[AIM OF THE TASK]
Show all lines from the records below in which the string "Products" is present.

Items listed in a dataset
◇ ◇ ◇ ◇ ◇

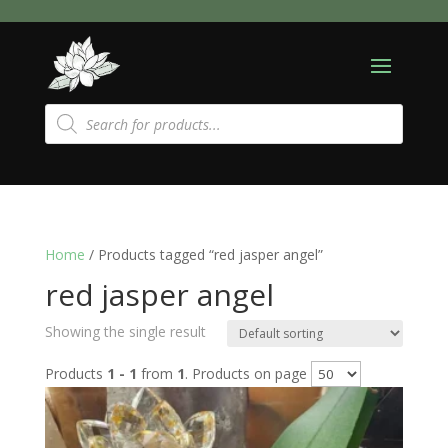
Products
search
Home
/ Products tagged “red jasper angel”
red jasper angel
Showing the single result
Products
1 - 1
from
1
. Products on page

◇ ◇ ◇ ◇ ◇

[TASK SOLUTION]
Products
/ Products tagged “red jasper angel”
Products
. Products on page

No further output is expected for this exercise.